Even though the 2011 NCAA Tournament brackets come out March 13, ESPN has predicted which schools will get the No. 1 seeds. It’s never an exact science when anyone is trying to predict which schools will have the most success in conference tournaments, especially because some conferences have even more competition than what will take place in the NCAA Tournament. One of those conferences looks to be the Big East, which ESPN is now predicting will have 11 teams invited to play out of the full field of 68 teams.
According to ESPN, or more specifically their NCAA expert Joe Lunardi, there are 11 conferences that will end up with multiple teams getting invites to the big dance. The SEC, Big 12, and Big Ten Conferences will have six teams, the ACC will have four teams and the Mountain West, Pac-10 and Atlantic 10 will each have three teams. Bold predictions indeed, but there is a chance that he got the Pac-10 wrong. While it has admittedly been a down year in the Pac-10, it is entirely possible that USC or Washington State pulls out a win in the conference tournament and joins Arizona, UCLA and Washington on Selection Sunday.
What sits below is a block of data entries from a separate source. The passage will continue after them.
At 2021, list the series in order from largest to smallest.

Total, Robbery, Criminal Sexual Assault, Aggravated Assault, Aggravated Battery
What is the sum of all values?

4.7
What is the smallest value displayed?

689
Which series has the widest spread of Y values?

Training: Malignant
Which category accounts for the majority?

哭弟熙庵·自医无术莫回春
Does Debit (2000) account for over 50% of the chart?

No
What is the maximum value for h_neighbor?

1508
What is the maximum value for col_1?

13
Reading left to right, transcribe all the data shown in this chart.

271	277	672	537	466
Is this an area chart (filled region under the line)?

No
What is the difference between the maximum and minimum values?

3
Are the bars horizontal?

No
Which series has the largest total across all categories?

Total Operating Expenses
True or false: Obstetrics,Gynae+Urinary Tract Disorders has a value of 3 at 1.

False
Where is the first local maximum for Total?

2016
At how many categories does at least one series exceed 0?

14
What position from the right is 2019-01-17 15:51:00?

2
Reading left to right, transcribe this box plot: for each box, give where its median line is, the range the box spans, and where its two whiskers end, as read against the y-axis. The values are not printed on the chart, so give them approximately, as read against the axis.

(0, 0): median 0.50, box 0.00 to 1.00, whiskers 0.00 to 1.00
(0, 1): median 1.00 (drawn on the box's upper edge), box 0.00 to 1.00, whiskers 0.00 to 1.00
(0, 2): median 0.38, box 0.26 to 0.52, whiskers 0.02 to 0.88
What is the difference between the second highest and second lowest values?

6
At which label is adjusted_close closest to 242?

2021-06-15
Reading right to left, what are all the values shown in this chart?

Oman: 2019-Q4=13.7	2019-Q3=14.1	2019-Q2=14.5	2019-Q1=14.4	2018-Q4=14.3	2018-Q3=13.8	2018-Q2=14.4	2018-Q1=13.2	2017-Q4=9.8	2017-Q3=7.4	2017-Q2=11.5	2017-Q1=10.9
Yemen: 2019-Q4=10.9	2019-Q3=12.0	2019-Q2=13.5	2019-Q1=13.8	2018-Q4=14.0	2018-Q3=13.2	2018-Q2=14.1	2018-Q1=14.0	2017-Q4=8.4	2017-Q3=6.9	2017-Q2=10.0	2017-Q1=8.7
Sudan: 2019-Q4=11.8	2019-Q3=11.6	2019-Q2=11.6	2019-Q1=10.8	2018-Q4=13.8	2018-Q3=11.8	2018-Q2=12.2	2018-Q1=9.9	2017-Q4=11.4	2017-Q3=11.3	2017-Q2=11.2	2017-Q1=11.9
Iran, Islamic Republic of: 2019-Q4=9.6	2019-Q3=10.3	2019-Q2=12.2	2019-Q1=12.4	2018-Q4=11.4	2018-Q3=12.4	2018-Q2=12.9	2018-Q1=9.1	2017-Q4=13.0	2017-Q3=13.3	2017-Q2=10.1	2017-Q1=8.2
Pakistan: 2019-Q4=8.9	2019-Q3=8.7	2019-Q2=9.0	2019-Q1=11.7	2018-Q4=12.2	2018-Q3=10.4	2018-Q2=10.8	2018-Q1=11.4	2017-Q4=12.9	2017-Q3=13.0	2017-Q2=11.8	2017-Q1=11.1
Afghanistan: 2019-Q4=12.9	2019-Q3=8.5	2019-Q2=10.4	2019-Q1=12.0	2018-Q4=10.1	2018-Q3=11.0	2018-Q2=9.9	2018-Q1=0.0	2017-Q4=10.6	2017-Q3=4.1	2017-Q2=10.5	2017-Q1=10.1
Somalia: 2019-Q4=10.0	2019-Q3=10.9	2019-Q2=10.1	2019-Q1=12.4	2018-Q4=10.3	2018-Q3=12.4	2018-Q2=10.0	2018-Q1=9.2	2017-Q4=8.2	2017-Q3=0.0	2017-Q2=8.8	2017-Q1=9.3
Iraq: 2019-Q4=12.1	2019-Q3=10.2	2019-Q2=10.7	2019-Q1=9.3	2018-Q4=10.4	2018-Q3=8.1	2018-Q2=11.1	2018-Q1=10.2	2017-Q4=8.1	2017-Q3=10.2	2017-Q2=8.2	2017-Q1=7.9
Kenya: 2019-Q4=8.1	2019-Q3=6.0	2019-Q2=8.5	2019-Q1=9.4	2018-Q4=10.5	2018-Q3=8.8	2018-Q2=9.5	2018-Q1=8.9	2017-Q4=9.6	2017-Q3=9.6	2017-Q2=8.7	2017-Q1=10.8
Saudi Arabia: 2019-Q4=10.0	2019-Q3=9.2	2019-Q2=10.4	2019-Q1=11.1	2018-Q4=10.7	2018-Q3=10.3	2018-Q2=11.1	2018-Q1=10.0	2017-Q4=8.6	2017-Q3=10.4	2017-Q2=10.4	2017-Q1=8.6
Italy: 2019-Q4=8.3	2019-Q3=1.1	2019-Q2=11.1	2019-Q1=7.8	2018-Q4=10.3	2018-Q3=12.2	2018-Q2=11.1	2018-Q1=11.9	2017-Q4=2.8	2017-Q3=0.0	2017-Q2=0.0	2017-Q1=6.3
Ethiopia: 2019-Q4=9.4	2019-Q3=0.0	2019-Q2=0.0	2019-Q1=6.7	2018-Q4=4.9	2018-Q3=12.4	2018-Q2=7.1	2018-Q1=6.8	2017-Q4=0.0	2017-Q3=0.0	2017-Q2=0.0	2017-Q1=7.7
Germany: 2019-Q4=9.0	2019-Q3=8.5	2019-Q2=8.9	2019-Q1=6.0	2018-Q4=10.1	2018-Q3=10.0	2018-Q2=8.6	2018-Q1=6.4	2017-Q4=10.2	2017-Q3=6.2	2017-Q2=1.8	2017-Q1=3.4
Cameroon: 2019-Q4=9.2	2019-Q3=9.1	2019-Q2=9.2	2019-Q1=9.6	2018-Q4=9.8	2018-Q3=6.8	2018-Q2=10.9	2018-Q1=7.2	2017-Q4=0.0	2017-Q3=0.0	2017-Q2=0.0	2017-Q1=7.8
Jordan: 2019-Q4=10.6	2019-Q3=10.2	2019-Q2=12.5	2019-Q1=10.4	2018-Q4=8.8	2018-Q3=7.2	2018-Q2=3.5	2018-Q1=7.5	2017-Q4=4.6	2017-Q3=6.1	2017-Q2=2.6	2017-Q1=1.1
As for the teams netting the top four seeds in the tournament, that will be the ultimate sign of respect from the NCAA Selection Committee. For the No. 1 seeds, ESPN placed Ohio State as No. 1 in the East, Kansas as No. 1 in the Southwest, Pittsburgh as No. 1 in the Southeast, and Brigham Young as No. 1 in the West. Duke fans probably don’t want to hear this, but they were placed as the No. 2 team in the East, which could possibly be a tough road for either school. At this point of the season though, it might be too early to count out those kids at Notre Dame that have been playing at an extremely high level lately.
When it comes to the individual brackets, the Southeast certainly looks like a tough one. In addition to Pittsburgh as the No. 1 seed, it has Texas at No. 2, Wisconsin at No. 3, and Georgetown at No. 5. In the preseason, analysts had predicted all of them to be among the elite teams in the country, and tournament time might wake up some of those teams to present very tough tournament matchups. There are some key matchups that could develop in the respective conference tournaments that could bump up certain teams and drop others though, so we may be a long way from knowing exactly how this is going to turn out.
Even though there are 68 teams in the field this year, it seems there are more bubble teams than ever. Increasing the field from 65 to 68 teams was supposed to give three more teams a chance that wouldn’t, but it could end up creating even more debate due to the teams that might not make it in the end. It’s definitely going to made Selection Sunday that much more interesting.